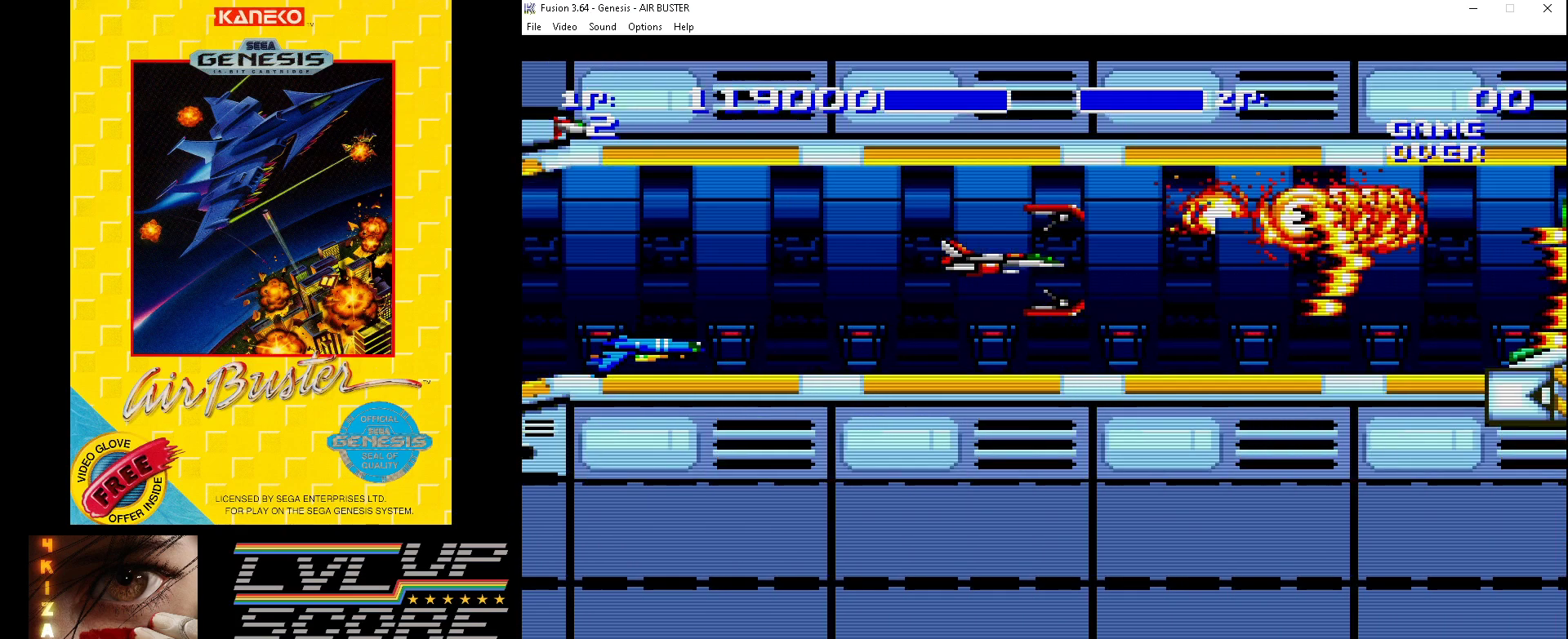
{"buttons": ["B"], "events": []}
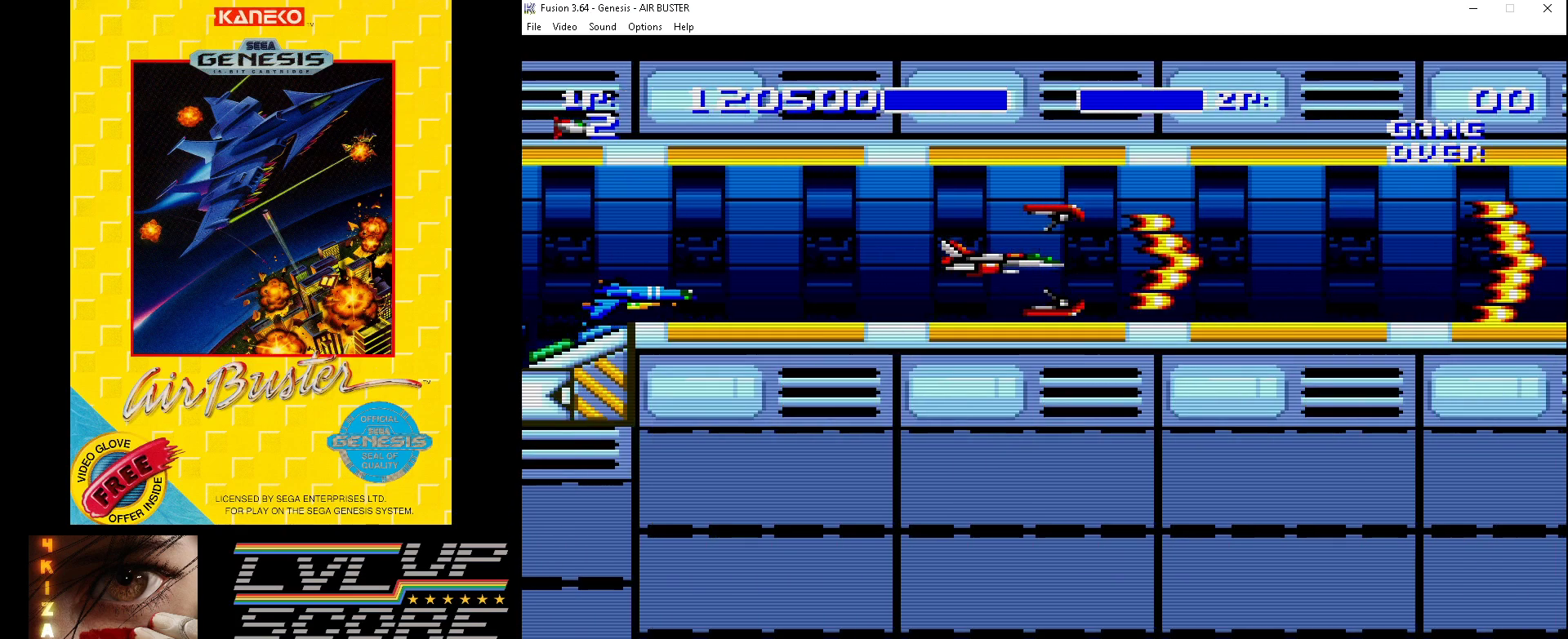
{"buttons": ["B"], "events": []}
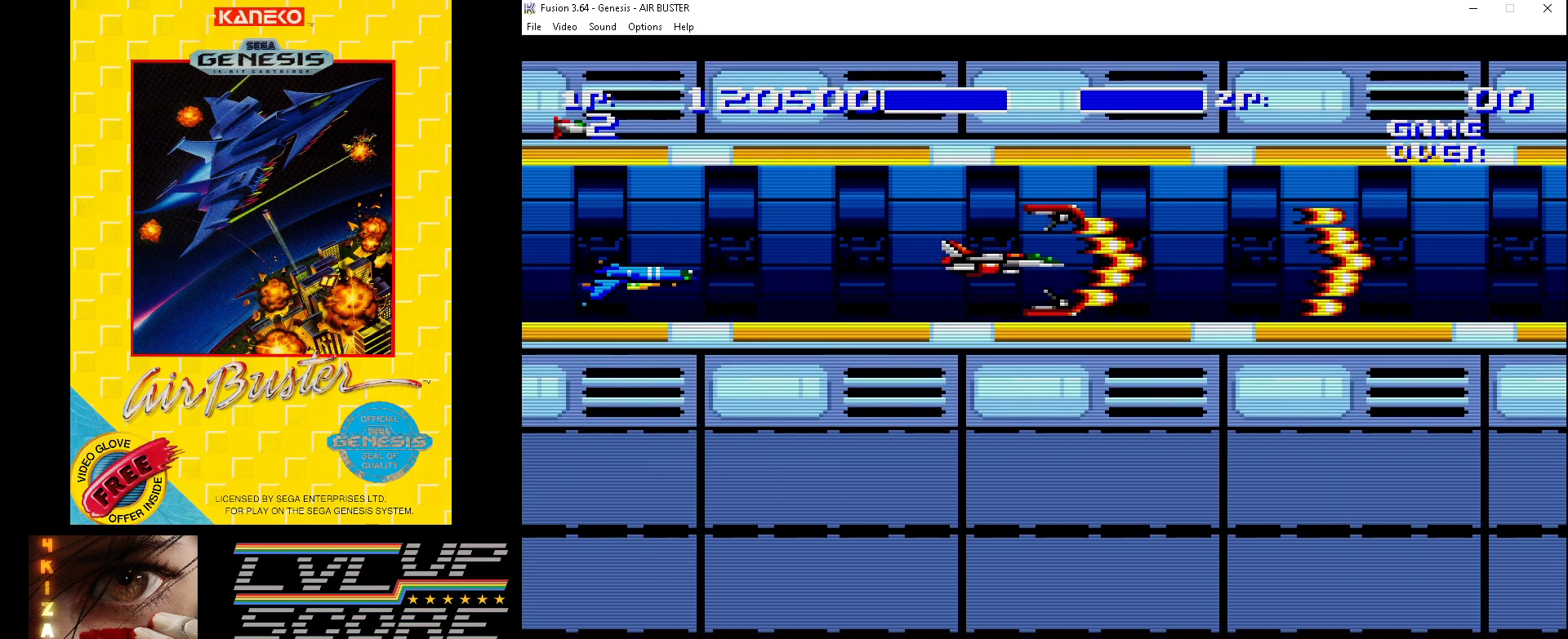
{"buttons": ["B", "DPAD_DOWN", "DPAD_RIGHT"], "events": [[500, "DPAD_DOWN", "down"], [500, "DPAD_RIGHT", "down"]]}
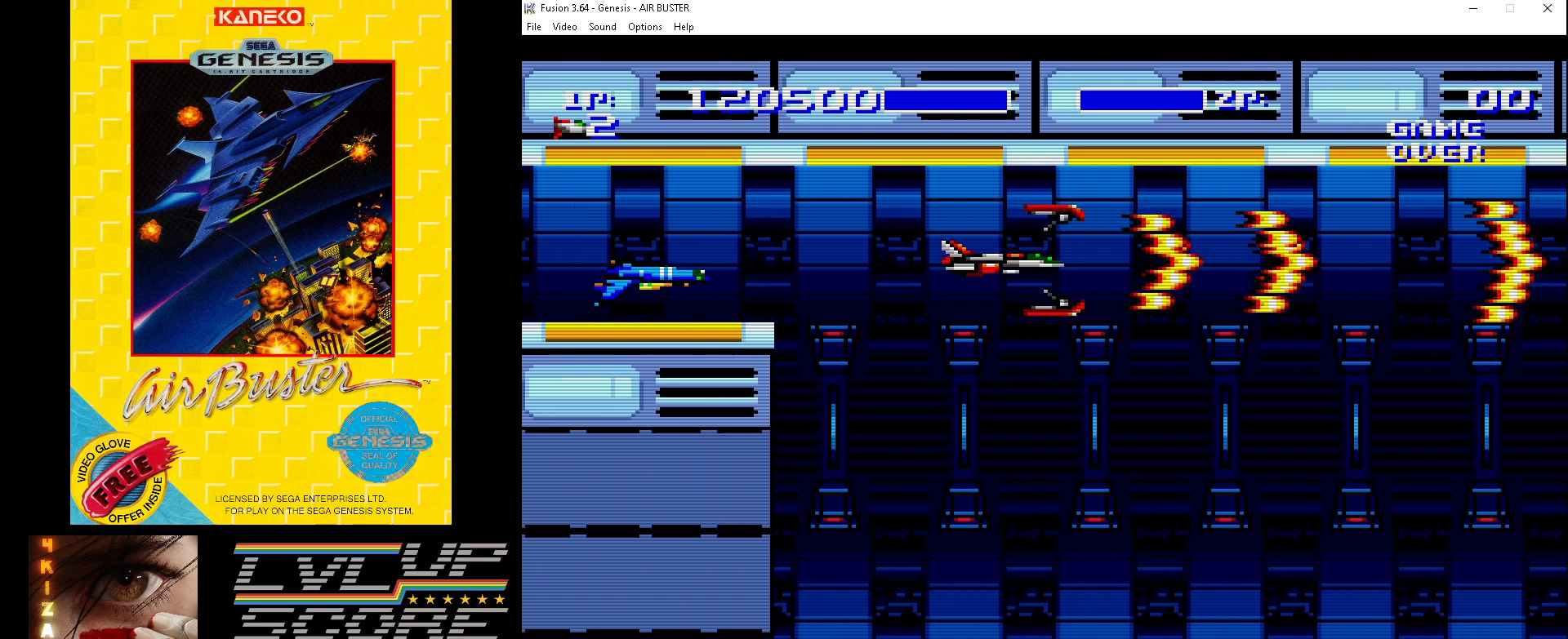
{"buttons": ["B", "DPAD_DOWN", "DPAD_LEFT"], "events": [[133, "DPAD_RIGHT", "up"], [200, "DPAD_LEFT", "down"]]}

What you will do ::
Repeat each line above exactly. The pictures stay out.

Response to this exercise ::
{"buttons": ["B"], "events": []}
{"buttons": ["B"], "events": []}
{"buttons": ["B", "DPAD_DOWN", "DPAD_RIGHT"], "events": [[500, "DPAD_DOWN", "down"], [500, "DPAD_RIGHT", "down"]]}
{"buttons": ["B", "DPAD_DOWN", "DPAD_LEFT"], "events": [[133, "DPAD_RIGHT", "up"], [200, "DPAD_LEFT", "down"]]}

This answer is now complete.